_Texto do documento_:
____________________

O Que Li Nos Últimos Tempos #20: The Gentleman’s Guide To Vice And Virtue e Um Bonde Chamado Desejo

The Gentleman’s Guide to Vice and Virtue – Mackenzi Lee 

Esse ano está sendo muito difícil pra mim por diversos motivos: a escalada da violência, intolerância e estupidez quanto mais nos aproximamos das eleições; a tensão gerada pelas péssimas expectativas do que pode acontecer depois dela; a mudança tremenda que houve no meu trabalho e que fez com que ele se transformasse em um lugar no qual eu não tenho mais o menor prazer de estar; o fim da minha faculdade; o TCC e o medo do futuro. Isso obviamente tem afetado as minhas leituras, que não estão nem tão frequentes nem tão boas quanto costumavam ser e vocês podem perceber isso na frequência de postagens do blog. Justamente por isso eu estava privilegiando a leitura de livros mais leves, que não exigissem tanto de mim e que me oferecessem algum tipo de conforto nesses tempos de trevas.

Foi nesse estado de espírito que topei com The Gentleman’s Guide que une basicamente tudo que eu amo: o plot de enemies to lovers; um ship gay canon maravilhoso; ambientação histórica incrível; personagens femininas fortes; um humor inteligente e sarcástico no ponto e a certeza de um final feliz. Então claro que eu tinha que ler e claro que li rápido apesar de não ter lido quase nenhum livro rápido esse ano. E o que tenho a dizer é obrigada Mackenzi Lee e todas as outras autoras que se dedicam aos livros de conforto porque era exatamente o que eu precisava pra voltar a me sentir bem mesmo que por apenas alguns dias.

____________________

_O que produzir_: De acordo com o texto, The Gentleman’s Guide reúne basicamente tudo o que quem escreve ama. Liste todos esses itens. Os registros não têm papel nenhum nisto.

[Dados de origem]
____________________

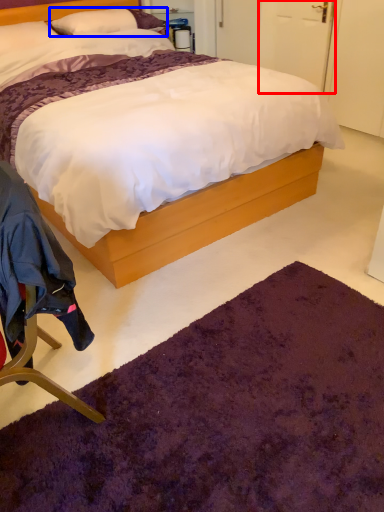
Question: Which point is further to the camera, door (highlighted by a red box) or pillow (highlighted by a blue box)?

Choices:
 (A) door
 (B) pillow

Answer: (A)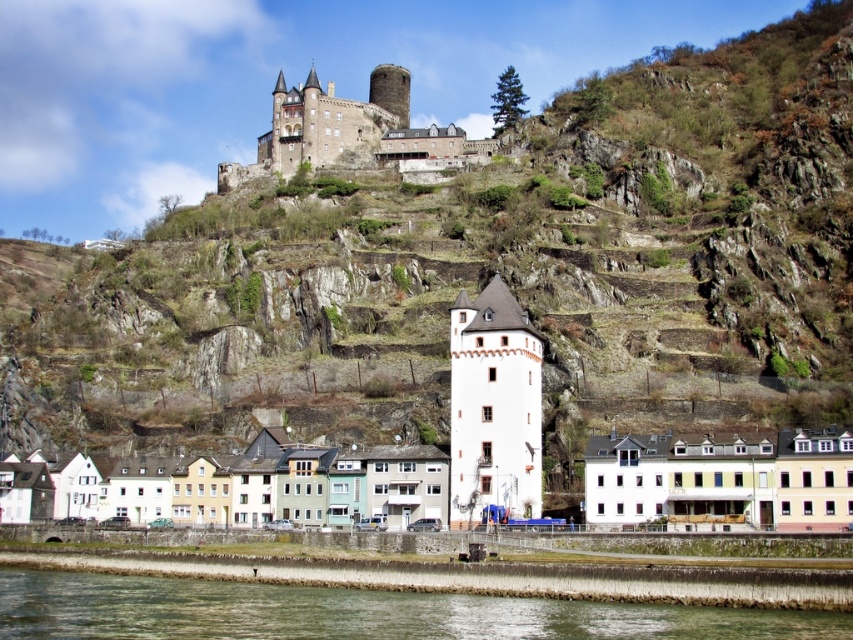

____________________

_Resposta_:
- o plot de enemies to lovers
- um ship gay canon maravilhoso
- ambientação histórica incrível
- personagens femininas fortes
- um humor inteligente e sarcástico no ponto
- a certeza de um final feliz